[BEGIN Source material]

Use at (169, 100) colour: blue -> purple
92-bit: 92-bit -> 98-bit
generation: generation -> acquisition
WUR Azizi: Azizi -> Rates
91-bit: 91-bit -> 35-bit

[END Source material]

Instructions for the task: Format every line of the material above as a numbered list, leaving out any blank lines.

Answer:
1. Use at (169, 100) colour: blue -> purple
2. 92-bit: 92-bit -> 98-bit
3. generation: generation -> acquisition
4. WUR Azizi: Azizi -> Rates
5. 91-bit: 91-bit -> 35-bit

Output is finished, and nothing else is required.